2024-10-15 10:02:00
The work of a Calabrian artist was chosen selected from twenty talents. All the competing works on display until Sunday 20 October at the Permanente in Milan
Giuseppe Lo Schiavo with Neural self-portrait won the 23rd edition of the Cairo Prize for Contemporary Art. The publisher Urbano Cairo announced this on the evening of October 14th during the awards ceremony at the Palazzo della Permanente in Milan. The prize is a competition between twenty young artists selected by the editorial staff of the monthly «Arte» directed by Michele Bonuomo. The recognition went to Lo Schiavo «for his complex and rigorous work as a meeting point between artistic practice and scientific knowledge», we read in the motivation. The artist, 38 years old from Pizzo Calabro, graduated in architecture in Rome, lives between Milan and London. His works stand out for his experimentation with synthetic photography through which he creates dreamy and hyper-realistic landscapes.
Neural self-portrait it is an artificial and natural world at the same time seen from a window, but it aims to represent an internal state of mind. «Why did I paint from a window? Maybe because my father was a window maker and I am an architect. We watch everything from this window which I imagined to be a window of the Kyoto Palace – he says – where the famous protocol was signed, which was supposed to be a revolution for the world. But years later it seems to me that that protocol has lost meaning.” The work, however, is also a personal and generational “portrait”. «The goal I have set for myself is to frame our generation. I am 38 years old. Our generation seems unable to face great challenges such as war, pandemic, climate change. We can’t do anything, just watch and I think my work is meaning this. Art tries to tell, but it can’t do more. Today we have a reverberation of information, but we are unable to manage our strategy and this is why we do something copylet’s copy.” Lo Schiavo’s work is created on the computer. «Here there are perfect flowers in the foreground and a wave coming from afar and we can look at one thing or the other indifferently. The painting is created with computer-generated photographs.” In the foreground, however, you can see a bottle of detergent that the artist painted with writing Washing of the soul: 90% of bacteria are eliminated but it only solves 0.1% of your problems. The flowers are synthetic made in 3D with simulation software that has the opposite objective to Artificial Intelligence. Next to the work there is a panel with neurological data. «I tried to create a link with neuroscience. What you see is a sort of encephalogram that collects my reactions in five different frequencies in front of the painting.”
«The work of the Cairo Prize is fundamental in Italy for contemporary art and so is the monthly “Arte” that promotes it, a monthly magazine full of information that allows us to understand what is happening – says Patrizia Sandretto Re Rebaudengo, since 2016 president of the award jury —. Here artists can operate on any medium because the prize acts as a sort of free commission.
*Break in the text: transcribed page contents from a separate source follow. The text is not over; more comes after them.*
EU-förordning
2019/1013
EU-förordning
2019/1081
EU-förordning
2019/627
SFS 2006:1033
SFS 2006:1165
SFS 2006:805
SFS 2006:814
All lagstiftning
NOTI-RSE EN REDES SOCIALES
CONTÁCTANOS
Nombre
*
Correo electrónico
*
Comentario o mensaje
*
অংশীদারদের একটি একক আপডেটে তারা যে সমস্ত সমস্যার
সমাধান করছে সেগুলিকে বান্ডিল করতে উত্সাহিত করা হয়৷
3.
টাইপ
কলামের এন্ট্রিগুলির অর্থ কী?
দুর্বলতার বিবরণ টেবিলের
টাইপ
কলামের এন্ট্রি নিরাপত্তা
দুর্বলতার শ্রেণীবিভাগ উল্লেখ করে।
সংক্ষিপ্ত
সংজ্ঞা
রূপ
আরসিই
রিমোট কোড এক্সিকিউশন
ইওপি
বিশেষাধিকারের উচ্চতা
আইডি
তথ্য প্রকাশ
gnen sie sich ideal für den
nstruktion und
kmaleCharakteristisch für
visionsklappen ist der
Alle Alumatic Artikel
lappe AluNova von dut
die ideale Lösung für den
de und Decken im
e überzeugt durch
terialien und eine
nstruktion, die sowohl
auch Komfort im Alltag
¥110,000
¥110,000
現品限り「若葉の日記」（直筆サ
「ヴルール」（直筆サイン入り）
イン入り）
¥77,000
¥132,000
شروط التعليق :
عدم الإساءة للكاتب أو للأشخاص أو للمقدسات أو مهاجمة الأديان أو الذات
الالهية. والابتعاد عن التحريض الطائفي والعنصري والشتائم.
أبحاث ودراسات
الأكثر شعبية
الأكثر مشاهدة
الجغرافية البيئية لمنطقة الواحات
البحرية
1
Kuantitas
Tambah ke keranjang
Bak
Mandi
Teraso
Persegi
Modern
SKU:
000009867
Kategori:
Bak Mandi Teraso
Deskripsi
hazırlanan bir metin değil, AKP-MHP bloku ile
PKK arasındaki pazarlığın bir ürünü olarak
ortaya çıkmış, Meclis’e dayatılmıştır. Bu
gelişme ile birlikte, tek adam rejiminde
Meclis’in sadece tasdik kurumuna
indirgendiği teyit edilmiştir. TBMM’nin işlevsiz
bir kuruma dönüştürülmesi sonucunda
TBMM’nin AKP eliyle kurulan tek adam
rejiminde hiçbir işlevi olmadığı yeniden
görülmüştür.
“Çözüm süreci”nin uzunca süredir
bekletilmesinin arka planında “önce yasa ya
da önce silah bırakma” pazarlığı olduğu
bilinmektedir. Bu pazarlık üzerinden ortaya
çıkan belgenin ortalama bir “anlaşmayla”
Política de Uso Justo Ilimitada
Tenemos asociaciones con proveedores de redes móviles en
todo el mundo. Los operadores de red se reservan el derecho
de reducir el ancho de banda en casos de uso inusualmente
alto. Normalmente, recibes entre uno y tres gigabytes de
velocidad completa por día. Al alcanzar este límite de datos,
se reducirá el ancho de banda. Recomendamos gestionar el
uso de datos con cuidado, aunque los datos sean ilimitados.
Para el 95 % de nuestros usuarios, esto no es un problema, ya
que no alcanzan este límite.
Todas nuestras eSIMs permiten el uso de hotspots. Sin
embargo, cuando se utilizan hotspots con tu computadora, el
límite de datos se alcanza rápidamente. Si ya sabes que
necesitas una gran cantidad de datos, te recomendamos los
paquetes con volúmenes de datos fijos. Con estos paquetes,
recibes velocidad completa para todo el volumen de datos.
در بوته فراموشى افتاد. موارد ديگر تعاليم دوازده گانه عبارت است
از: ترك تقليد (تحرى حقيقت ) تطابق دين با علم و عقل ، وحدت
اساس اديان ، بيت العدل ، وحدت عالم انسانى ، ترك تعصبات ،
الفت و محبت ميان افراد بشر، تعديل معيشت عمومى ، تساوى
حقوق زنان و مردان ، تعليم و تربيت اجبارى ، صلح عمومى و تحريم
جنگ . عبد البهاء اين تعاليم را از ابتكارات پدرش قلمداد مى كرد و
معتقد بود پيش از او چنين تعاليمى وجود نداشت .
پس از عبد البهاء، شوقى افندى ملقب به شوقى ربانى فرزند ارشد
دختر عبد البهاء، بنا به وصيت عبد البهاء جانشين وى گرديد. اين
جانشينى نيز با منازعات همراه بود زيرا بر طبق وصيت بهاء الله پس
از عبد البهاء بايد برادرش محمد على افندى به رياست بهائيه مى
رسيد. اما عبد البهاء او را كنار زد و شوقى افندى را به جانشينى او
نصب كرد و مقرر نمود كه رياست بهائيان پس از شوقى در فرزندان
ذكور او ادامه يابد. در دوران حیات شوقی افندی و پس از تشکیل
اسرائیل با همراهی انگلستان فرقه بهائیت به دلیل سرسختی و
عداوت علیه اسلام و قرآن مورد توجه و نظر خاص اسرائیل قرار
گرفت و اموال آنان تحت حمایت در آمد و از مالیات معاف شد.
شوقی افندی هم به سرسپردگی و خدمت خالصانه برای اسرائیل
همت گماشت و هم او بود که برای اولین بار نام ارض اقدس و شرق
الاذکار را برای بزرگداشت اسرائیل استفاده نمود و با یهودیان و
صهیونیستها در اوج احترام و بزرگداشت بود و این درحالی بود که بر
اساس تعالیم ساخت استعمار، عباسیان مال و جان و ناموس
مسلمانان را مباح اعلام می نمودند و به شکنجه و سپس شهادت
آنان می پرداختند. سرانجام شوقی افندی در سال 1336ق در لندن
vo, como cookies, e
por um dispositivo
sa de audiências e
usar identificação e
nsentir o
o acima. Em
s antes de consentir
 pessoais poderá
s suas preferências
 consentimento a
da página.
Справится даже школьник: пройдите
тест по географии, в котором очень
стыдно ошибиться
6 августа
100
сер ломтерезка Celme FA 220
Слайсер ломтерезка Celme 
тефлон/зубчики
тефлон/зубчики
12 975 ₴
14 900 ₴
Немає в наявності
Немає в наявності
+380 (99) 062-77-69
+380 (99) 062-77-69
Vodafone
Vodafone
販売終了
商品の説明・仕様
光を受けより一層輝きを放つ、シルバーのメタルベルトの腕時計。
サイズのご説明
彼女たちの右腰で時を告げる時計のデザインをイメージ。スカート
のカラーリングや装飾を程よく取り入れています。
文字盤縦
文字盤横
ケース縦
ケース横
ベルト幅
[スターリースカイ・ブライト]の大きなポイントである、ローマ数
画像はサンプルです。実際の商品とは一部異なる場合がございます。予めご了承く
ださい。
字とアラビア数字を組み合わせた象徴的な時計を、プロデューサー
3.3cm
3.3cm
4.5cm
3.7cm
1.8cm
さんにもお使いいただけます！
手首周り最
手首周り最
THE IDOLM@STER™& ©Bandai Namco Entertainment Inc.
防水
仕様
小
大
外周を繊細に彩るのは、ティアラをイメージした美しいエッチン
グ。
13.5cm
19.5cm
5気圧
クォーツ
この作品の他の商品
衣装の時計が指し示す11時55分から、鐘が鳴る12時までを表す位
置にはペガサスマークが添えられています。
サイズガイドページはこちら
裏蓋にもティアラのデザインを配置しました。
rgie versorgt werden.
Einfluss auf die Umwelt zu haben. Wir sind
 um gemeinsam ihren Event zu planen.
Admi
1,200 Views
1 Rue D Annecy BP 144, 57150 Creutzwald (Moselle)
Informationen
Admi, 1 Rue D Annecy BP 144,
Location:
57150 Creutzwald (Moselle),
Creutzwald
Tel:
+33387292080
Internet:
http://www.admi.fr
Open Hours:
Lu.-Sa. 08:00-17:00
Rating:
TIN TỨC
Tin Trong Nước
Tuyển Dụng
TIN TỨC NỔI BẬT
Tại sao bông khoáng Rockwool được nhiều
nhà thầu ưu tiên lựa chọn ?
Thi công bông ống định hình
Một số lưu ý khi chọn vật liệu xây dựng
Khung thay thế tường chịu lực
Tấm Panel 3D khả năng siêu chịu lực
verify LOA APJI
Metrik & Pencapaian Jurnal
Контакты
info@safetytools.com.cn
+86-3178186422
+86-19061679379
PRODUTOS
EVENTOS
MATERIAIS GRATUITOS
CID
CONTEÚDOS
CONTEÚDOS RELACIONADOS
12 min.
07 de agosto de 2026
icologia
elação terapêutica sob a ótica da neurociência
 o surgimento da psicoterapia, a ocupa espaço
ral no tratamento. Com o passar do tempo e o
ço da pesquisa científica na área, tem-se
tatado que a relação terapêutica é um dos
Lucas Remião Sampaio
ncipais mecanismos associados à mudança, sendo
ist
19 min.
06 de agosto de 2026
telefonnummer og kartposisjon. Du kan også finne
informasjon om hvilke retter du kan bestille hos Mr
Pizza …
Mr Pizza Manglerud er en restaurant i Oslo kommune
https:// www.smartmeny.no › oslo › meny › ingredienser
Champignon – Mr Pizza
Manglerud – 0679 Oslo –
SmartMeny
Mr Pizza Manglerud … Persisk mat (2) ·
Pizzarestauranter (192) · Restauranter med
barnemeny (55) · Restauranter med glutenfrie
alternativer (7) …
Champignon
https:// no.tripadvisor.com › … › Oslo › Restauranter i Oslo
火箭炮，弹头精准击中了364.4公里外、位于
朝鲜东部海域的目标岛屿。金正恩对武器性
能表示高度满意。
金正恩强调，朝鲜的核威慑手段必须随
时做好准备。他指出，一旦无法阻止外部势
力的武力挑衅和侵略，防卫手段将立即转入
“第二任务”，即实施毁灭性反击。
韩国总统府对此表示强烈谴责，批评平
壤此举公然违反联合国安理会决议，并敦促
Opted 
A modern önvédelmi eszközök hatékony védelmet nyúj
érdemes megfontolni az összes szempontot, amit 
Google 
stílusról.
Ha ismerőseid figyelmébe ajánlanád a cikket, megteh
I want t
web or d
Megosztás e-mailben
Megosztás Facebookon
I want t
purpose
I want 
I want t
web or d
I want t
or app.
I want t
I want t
In Italy it is very difficult for young people to be recognized although since 2016 the ministry has also established support tools”. The jury that evaluated them was also composed of Luca Massimo Barbero of the Giorgio Cini Foundation; Ilaria Bonacossa, director of the Palazzo Ducale in Genoa; Bruno Corà, president of the Burri Città di Castello collection; Lorenzo Giusti, director of Gamec of Bergamo; Gianfranco Maraniello, director of the Modern and Contemporary Museum Center of the Municipality of Milan; Renata Cristina Mazzantini, director of the National Gallery of Modern and Contemporary Art in Rome, as well as by the master Emilio Isgrò.
The promoter, Urbano Cairo, underlined in particular the quality of this year’s exhibition layout, “particularly well looked after”. The works of the twenty young artists will remain on display at the Permanente (with free entry) until 20 October, together with those of the previous winners: the first winner of the Cairo Prize was Luca Pignatelli, with Locomotive24 years ago. In all its editions, the prize has seen 430 artists pass through who «were able to show their talent and creativity – declared Cairo – Their success is demonstrated by the over 50 artists who, after having participated in the prize, had the possibility of exhibiting their works at the Venice Biennale”: this year too there are three of them present.
Finally, we remember the names of all the artists selected for the prize: in addition to the winner Giuseppe Lo Schiavo, Thomas Berra, Chiara Calore, Tomaso De Luca, Pietro Fachini, Emilio Gola, Giulia Maiorano, Giulia Mangoni, Pietro Moretti, Matteo Pizzolante, Aronne Pleuteri, Vera Portatadino, Carlo Alberto Rastelli, Marta Ravasi, Adelisa Selimbašić, Davide Serpetti, Arjan Shehaj, Luca Staccioli, Maddalena Tesser, Flaminia Veronesi. These are works, Bonuomo recalled, «created with a plurality of expressive devices: from the never-exhausted ones of painting and sculpture to others borrowed from continually evolving hypertechnologies and to be looked at without prejudice». A variety of languages that testifies to the current state of contemporary art research.